There’s a level of violent, but not so specific, just kind of unsettling threats that you get. With those I don't usually respond to people directly, but I do sometimes post them, because I think that a lot of people don't know the extent of this problem and what especially female writers and journalists are putting up with all day every day.
Cumulatively, it's really scary and it really makes you feel unsafe and targeted. So one big reason why I engage with trolls on the internet is to make the problem visible to other people who aren't living with my Twitter feed.
There a lot of younger women who are just thinking about entering journalism or writing or blogging who are nervous and who write to me and say, ‘I want to do this, but I'm scared of trolls and I'm scared of being harassed.’
And so I feel like if I can talk back and fight back in a public way and embolden some of those women to maybe not be so scared and give them a script for dealing with their own trolls and be a model for how you can still do this job and not be chased away – that’s really important to me.
Do you think it’s been worth the cost of having to build up a kind of armor to protect yourself?
It’s definitely made me stronger. I used to be painfully shy and the worst thing I could imagine was someone detecting my deepest insecurity and making fun of me for it. And now that happens to me every day.
It’s powerful that I've learned how to deal with that, it makes life a lot less scary. And I really feel like as painful as it's been I've learned a lot from being constantly harassed on the internet because it makes you face your biggest anxiety, which has always been people being mean to me people not liking me.
When do you get to stop fighting and hand the sword to someone else?

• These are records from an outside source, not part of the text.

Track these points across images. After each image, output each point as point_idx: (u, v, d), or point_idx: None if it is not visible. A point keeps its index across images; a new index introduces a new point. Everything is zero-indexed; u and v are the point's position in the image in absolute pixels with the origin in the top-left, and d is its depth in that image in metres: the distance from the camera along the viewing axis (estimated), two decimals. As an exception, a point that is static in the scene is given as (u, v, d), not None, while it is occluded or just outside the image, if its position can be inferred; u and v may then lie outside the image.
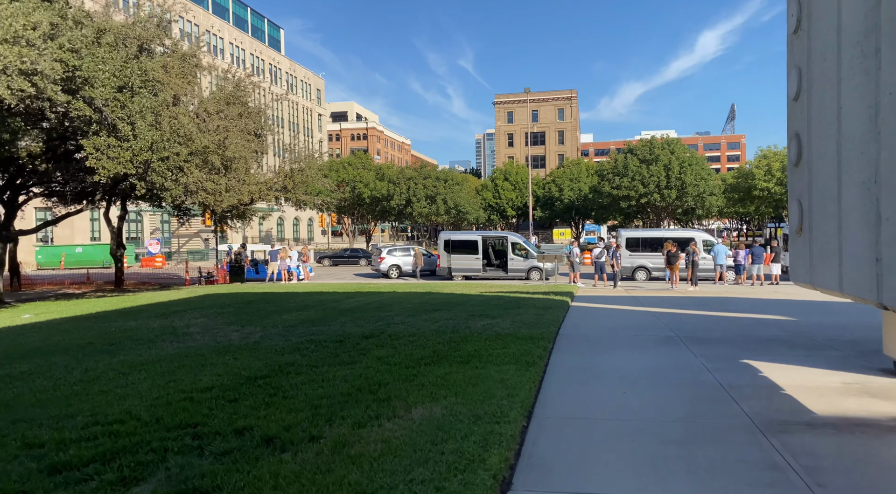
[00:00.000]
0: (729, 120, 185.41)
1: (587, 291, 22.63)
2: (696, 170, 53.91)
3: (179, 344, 10.96)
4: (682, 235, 31.73)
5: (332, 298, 19.27)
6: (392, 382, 7.07)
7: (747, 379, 7.46)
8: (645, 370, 8.07)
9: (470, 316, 13.23)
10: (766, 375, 7.56)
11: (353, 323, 12.81)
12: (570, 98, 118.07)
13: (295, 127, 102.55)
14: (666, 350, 9.53)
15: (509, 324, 11.69)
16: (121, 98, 18.73)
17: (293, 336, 11.42)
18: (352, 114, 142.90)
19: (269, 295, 21.47)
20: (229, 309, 16.86)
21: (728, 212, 71.02)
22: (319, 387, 6.99)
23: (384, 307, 16.08)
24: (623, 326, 12.41)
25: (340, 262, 51.63)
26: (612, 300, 18.93)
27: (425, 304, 16.45)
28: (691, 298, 19.74)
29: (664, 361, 8.63)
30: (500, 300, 17.45)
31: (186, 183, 21.49)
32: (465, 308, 15.32)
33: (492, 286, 24.60)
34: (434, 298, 18.59)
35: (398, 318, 13.41)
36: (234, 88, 26.29)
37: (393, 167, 60.40)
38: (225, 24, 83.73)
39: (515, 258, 32.02)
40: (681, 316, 14.16)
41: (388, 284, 26.18)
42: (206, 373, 8.08)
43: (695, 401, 6.47)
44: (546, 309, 14.59)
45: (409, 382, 7.05)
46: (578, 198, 66.32)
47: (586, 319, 13.64)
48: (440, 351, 8.94)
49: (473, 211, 62.30)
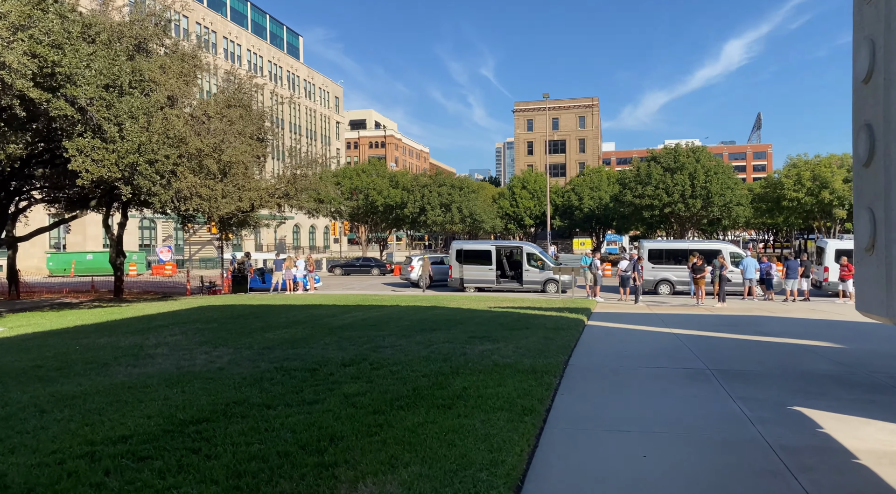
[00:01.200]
0: (755, 129, 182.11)
1: (605, 307, 20.99)
2: (722, 178, 51.79)
3: (135, 369, 9.60)
4: (709, 247, 30.05)
5: (328, 313, 17.87)
6: (349, 436, 5.60)
7: (804, 436, 5.86)
8: (670, 419, 6.49)
9: (469, 339, 11.71)
10: (827, 432, 5.95)
11: (337, 346, 11.36)
12: (592, 105, 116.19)
13: (313, 134, 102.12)
14: (696, 388, 7.93)
15: (512, 351, 10.15)
16: (107, 97, 17.58)
17: (265, 360, 10.01)
18: (370, 122, 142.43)
19: (263, 308, 20.14)
20: (213, 324, 15.53)
21: (755, 223, 68.54)
22: (258, 442, 5.54)
23: (379, 325, 14.63)
24: (644, 354, 10.81)
25: (352, 271, 50.35)
26: (632, 318, 17.29)
27: (424, 322, 14.97)
28: (719, 317, 18.02)
29: (694, 406, 7.04)
30: (507, 318, 15.91)
31: (179, 188, 20.29)
32: (466, 327, 13.81)
33: (504, 299, 23.05)
34: (437, 314, 17.10)
35: (389, 340, 11.94)
36: (235, 90, 25.15)
37: (407, 174, 59.10)
38: (243, 31, 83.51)
39: (531, 269, 30.52)
40: (710, 341, 12.51)
41: (394, 297, 24.74)
42: (137, 414, 6.68)
43: (739, 473, 4.91)
44: (557, 330, 13.03)
45: (371, 437, 5.56)
46: (599, 206, 64.39)
47: (602, 344, 12.05)
48: (422, 388, 7.44)
49: (489, 219, 60.64)
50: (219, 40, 78.70)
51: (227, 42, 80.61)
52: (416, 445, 5.24)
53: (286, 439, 5.56)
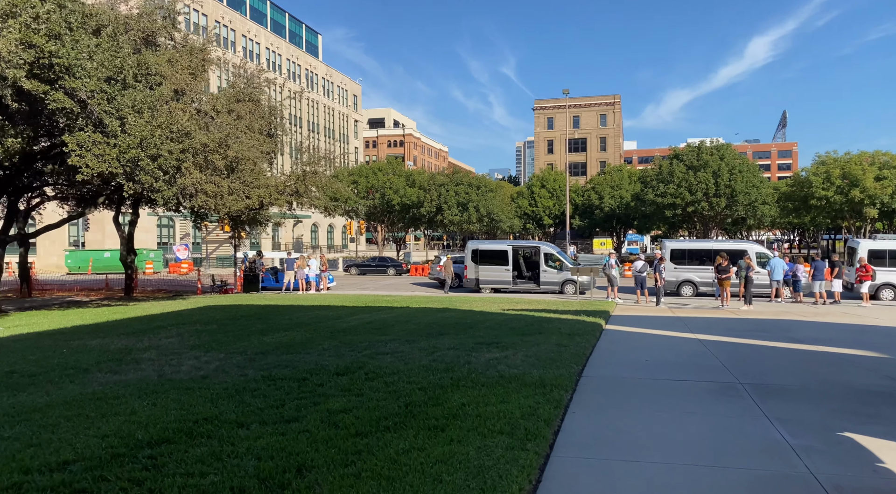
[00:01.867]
0: (780, 127, 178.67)
1: (626, 309, 20.01)
2: (747, 177, 50.20)
3: (115, 376, 8.91)
4: (735, 247, 28.96)
5: (334, 315, 17.12)
6: (320, 466, 4.78)
7: (862, 474, 4.93)
8: (699, 447, 5.59)
9: (477, 345, 10.85)
10: (890, 468, 5.01)
11: (334, 352, 10.58)
12: (613, 103, 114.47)
13: (331, 133, 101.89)
14: (727, 407, 7.00)
15: (521, 360, 9.27)
16: (109, 90, 17.00)
17: (254, 368, 9.26)
18: (389, 121, 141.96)
19: (269, 308, 19.47)
20: (213, 326, 14.86)
21: (781, 223, 66.62)
22: (214, 472, 4.75)
23: (385, 328, 13.83)
24: (667, 363, 9.87)
25: (368, 271, 49.70)
26: (653, 322, 16.31)
27: (432, 325, 14.14)
28: (747, 321, 16.96)
29: (727, 430, 6.12)
30: (521, 321, 15.02)
31: (184, 184, 19.68)
32: (476, 331, 12.95)
33: (519, 301, 22.16)
34: (447, 317, 16.27)
35: (391, 345, 11.13)
36: (245, 85, 24.52)
37: (424, 173, 58.20)
38: (262, 30, 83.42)
39: (548, 270, 29.58)
40: (739, 348, 11.52)
41: (406, 298, 23.94)
42: (92, 432, 5.94)
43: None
44: (572, 335, 12.12)
45: (346, 467, 4.75)
46: (620, 206, 63.00)
47: (621, 350, 11.12)
48: (416, 403, 6.61)
49: (507, 219, 59.51)
50: (237, 38, 78.67)
51: (246, 40, 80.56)
52: (395, 480, 4.41)
53: (248, 469, 4.77)
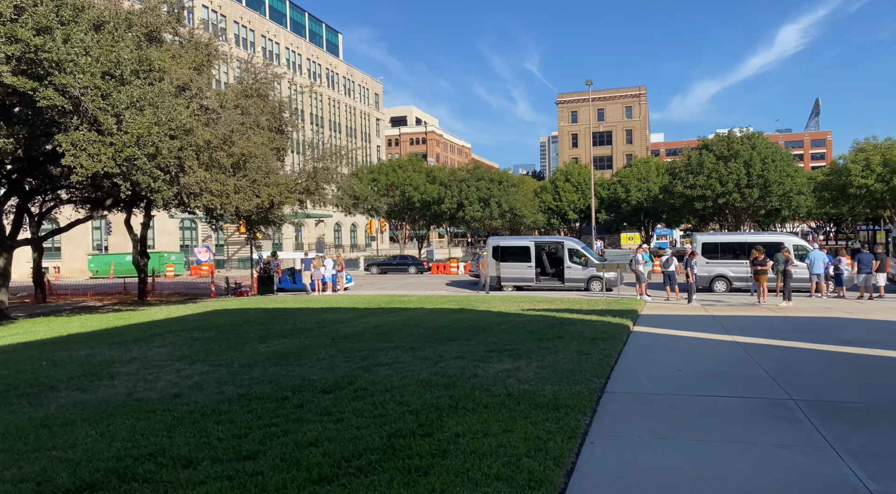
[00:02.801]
0: (813, 116, 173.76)
1: (655, 308, 18.70)
2: (780, 166, 48.13)
3: (81, 394, 8.01)
4: (771, 240, 27.41)
5: (341, 319, 16.13)
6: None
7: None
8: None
9: (487, 354, 9.73)
10: None
11: (328, 363, 9.56)
12: (639, 95, 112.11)
13: (352, 132, 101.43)
14: (782, 434, 5.78)
15: (534, 372, 8.13)
16: (103, 86, 16.22)
17: (235, 384, 8.28)
18: (411, 119, 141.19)
19: (276, 312, 18.57)
20: (211, 333, 13.97)
21: (817, 214, 64.05)
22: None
23: (390, 333, 12.78)
24: (704, 373, 8.65)
25: (389, 270, 48.82)
26: (685, 322, 15.01)
27: (442, 330, 13.05)
28: (789, 319, 15.56)
29: (787, 469, 4.91)
30: (539, 323, 13.86)
31: (187, 183, 18.89)
32: (489, 336, 11.83)
33: (541, 300, 20.95)
34: (461, 319, 15.16)
35: (393, 354, 10.07)
36: (252, 80, 23.69)
37: (444, 169, 57.01)
38: (281, 29, 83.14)
39: (573, 266, 28.35)
40: (784, 353, 10.22)
41: (421, 298, 22.87)
42: (9, 475, 4.99)
43: None
44: (596, 340, 10.93)
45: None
46: (647, 199, 61.15)
47: (649, 359, 9.91)
48: (402, 433, 5.53)
49: (531, 214, 58.03)
50: (257, 39, 78.46)
51: (266, 40, 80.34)
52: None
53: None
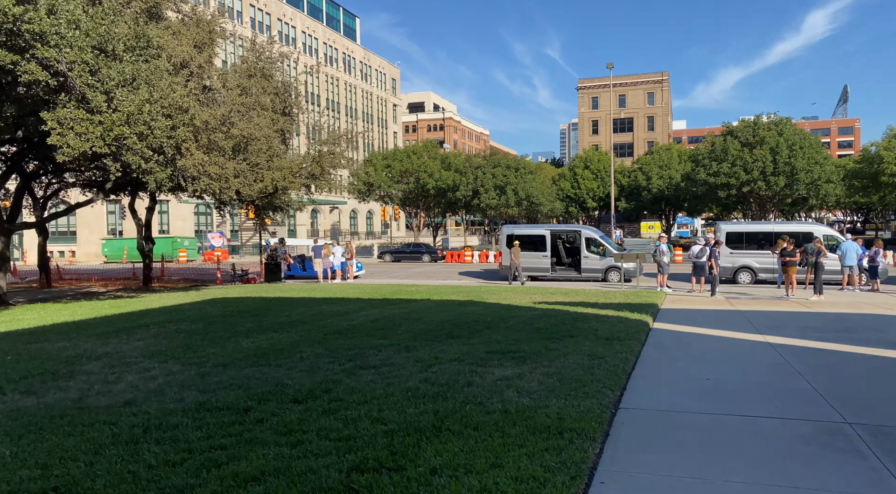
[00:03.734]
0: (841, 103, 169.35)
1: (676, 301, 17.51)
2: (808, 153, 46.20)
3: (24, 399, 7.12)
4: (799, 229, 26.04)
5: (340, 310, 15.16)
6: None
7: None
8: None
9: (489, 355, 8.68)
10: None
11: (311, 363, 8.58)
12: (661, 81, 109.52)
13: (369, 117, 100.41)
14: (843, 475, 4.64)
15: (539, 381, 7.05)
16: (91, 61, 15.31)
17: (199, 389, 7.32)
18: (429, 105, 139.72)
19: (275, 302, 17.67)
20: (199, 324, 13.09)
21: (846, 203, 61.83)
22: None
23: (389, 328, 11.77)
24: (735, 384, 7.52)
25: (403, 258, 47.94)
26: (710, 318, 13.83)
27: (444, 325, 12.01)
28: (823, 316, 14.31)
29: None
30: (551, 319, 12.77)
31: (184, 166, 17.99)
32: (494, 334, 10.77)
33: (555, 292, 19.83)
34: (466, 313, 14.12)
35: (385, 354, 9.07)
36: (256, 59, 22.68)
37: (460, 155, 55.69)
38: (297, 13, 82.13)
39: (590, 256, 27.21)
40: (826, 357, 9.05)
41: (429, 288, 21.84)
42: None
43: None
44: (611, 340, 9.82)
45: None
46: (669, 186, 59.37)
47: (671, 363, 8.78)
48: (366, 466, 4.49)
49: (548, 202, 56.53)
50: (273, 22, 77.56)
51: (282, 24, 79.43)
52: None
53: None
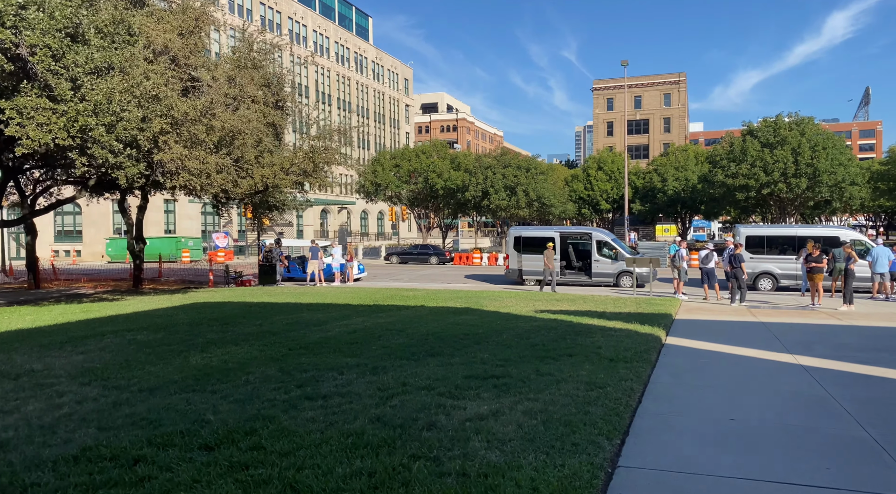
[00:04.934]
0: (862, 105, 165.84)
1: (692, 310, 15.95)
2: (832, 154, 44.18)
3: None
4: (825, 233, 24.37)
5: (322, 319, 13.79)
6: None
7: None
8: None
9: (466, 382, 7.23)
10: None
11: (253, 389, 7.18)
12: (678, 82, 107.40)
13: (380, 117, 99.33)
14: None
15: (516, 423, 5.57)
16: (55, 45, 14.11)
17: (103, 424, 5.95)
18: (442, 106, 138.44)
19: (255, 308, 16.34)
20: (159, 334, 11.77)
21: (870, 206, 59.56)
22: None
23: (363, 342, 10.37)
24: (768, 428, 6.01)
25: (410, 260, 46.57)
26: (730, 331, 12.28)
27: (429, 339, 10.58)
28: (859, 330, 12.71)
29: None
30: (550, 332, 11.29)
31: (162, 160, 16.75)
32: (481, 351, 9.32)
33: (562, 299, 18.32)
34: (458, 323, 12.68)
35: (346, 377, 7.66)
36: (247, 49, 21.41)
37: (470, 155, 54.20)
38: (308, 12, 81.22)
39: (602, 260, 25.72)
40: (877, 389, 7.51)
41: (427, 293, 20.38)
42: None
43: None
44: (616, 362, 8.35)
45: None
46: (685, 188, 57.48)
47: (686, 395, 7.28)
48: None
49: (560, 204, 54.80)
50: (283, 21, 76.73)
51: (292, 23, 78.55)
52: None
53: None
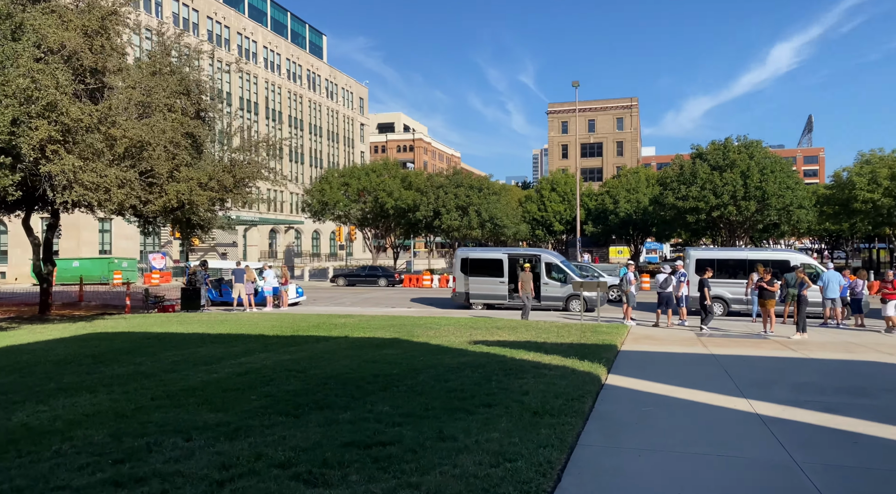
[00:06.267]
0: (806, 132, 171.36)
1: (640, 338, 14.66)
2: (780, 177, 44.29)
3: None
4: (775, 257, 23.66)
5: (218, 356, 11.95)
6: None
7: None
8: None
9: (340, 453, 5.60)
10: None
11: (53, 464, 5.40)
12: (630, 106, 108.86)
13: (334, 136, 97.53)
14: None
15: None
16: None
17: None
18: (399, 126, 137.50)
19: (152, 340, 14.35)
20: (10, 377, 9.80)
21: (816, 230, 60.26)
22: None
23: (250, 387, 8.62)
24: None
25: (357, 282, 44.63)
26: (678, 367, 10.93)
27: (330, 382, 8.89)
28: (819, 365, 11.53)
29: None
30: (476, 371, 9.73)
31: (52, 172, 14.77)
32: (382, 402, 7.70)
33: (505, 325, 16.75)
34: (374, 361, 11.01)
35: (196, 441, 5.94)
36: (162, 53, 19.57)
37: (422, 174, 52.81)
38: (259, 27, 79.37)
39: (551, 283, 24.49)
40: (846, 448, 6.17)
41: (357, 321, 18.61)
42: None
43: None
44: (541, 415, 6.82)
45: None
46: (636, 210, 57.22)
47: (619, 462, 5.79)
48: None
49: (513, 224, 53.76)
50: (232, 36, 74.68)
51: (242, 38, 76.55)
52: None
53: None
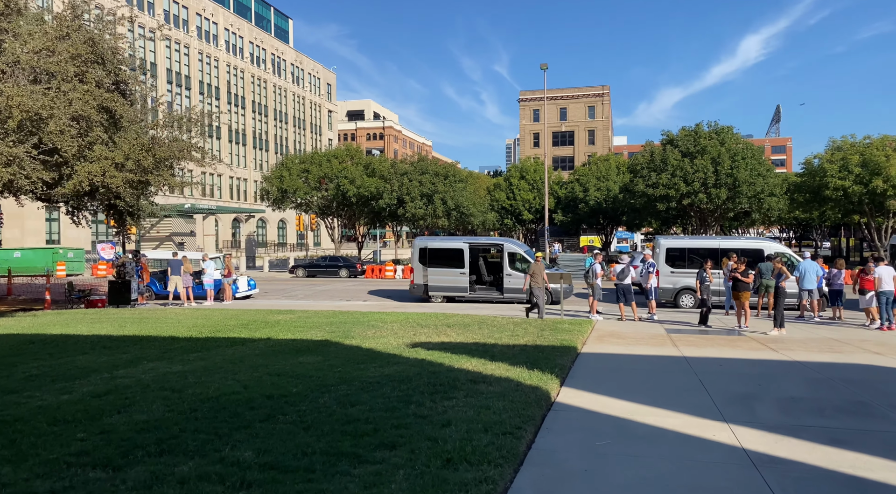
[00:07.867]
0: (773, 122, 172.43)
1: (605, 336, 13.04)
2: (751, 164, 43.22)
3: None
4: (748, 246, 22.47)
5: (100, 364, 9.98)
6: None
7: None
8: None
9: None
10: None
11: None
12: (602, 94, 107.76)
13: (300, 123, 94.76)
14: None
15: None
16: None
17: None
18: (369, 113, 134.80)
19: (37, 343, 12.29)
20: None
21: (787, 219, 59.59)
22: None
23: (87, 418, 6.68)
24: None
25: (318, 273, 42.67)
26: (644, 377, 9.27)
27: (205, 406, 7.02)
28: (804, 369, 9.99)
29: None
30: (398, 389, 7.94)
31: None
32: (255, 440, 5.87)
33: (458, 322, 14.98)
34: (282, 373, 9.14)
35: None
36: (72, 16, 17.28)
37: (386, 161, 50.84)
38: (220, 9, 76.19)
39: (514, 274, 23.01)
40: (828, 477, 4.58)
41: (293, 318, 16.67)
42: None
43: None
44: (455, 463, 5.05)
45: None
46: (607, 199, 55.91)
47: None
48: None
49: (479, 213, 51.99)
50: (191, 17, 71.52)
51: (201, 20, 73.41)
52: None
53: None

Soon probably. I'm bored of it. I am tired.
I don't have to do it forever. There are all kinds of really smart, radical young people who are taking over these internet spaces.
I don't know how to fix internet trolling. I know how to critique culture, which I think is maybe the key component.
You know the problem isn't that Twitter exists, it's that misogyny exists. So that's the most effective way I can spend my time is writing the feminist cultural critique. And I hope that I contributed in some way to people feeling like they can fight and they know how to.
These quotes have been lightly edited & condensed for clarity.